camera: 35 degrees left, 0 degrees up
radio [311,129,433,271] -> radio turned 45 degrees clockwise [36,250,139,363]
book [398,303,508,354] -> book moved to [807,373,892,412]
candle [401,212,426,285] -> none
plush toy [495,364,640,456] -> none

---

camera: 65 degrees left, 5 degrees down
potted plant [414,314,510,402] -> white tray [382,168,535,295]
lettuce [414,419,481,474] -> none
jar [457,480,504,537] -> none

● What needs to be done
Only the lines above starting with the one with "camera: 35 degrees left, 0 degrees up" and going through the one with "plush toy [495,364,640,456] -> none" are to be copied, word for word and with both ends kept.

● Your solution
camera: 35 degrees left, 0 degrees up
radio [311,129,433,271] -> radio turned 45 degrees clockwise [36,250,139,363]
book [398,303,508,354] -> book moved to [807,373,892,412]
candle [401,212,426,285] -> none
plush toy [495,364,640,456] -> none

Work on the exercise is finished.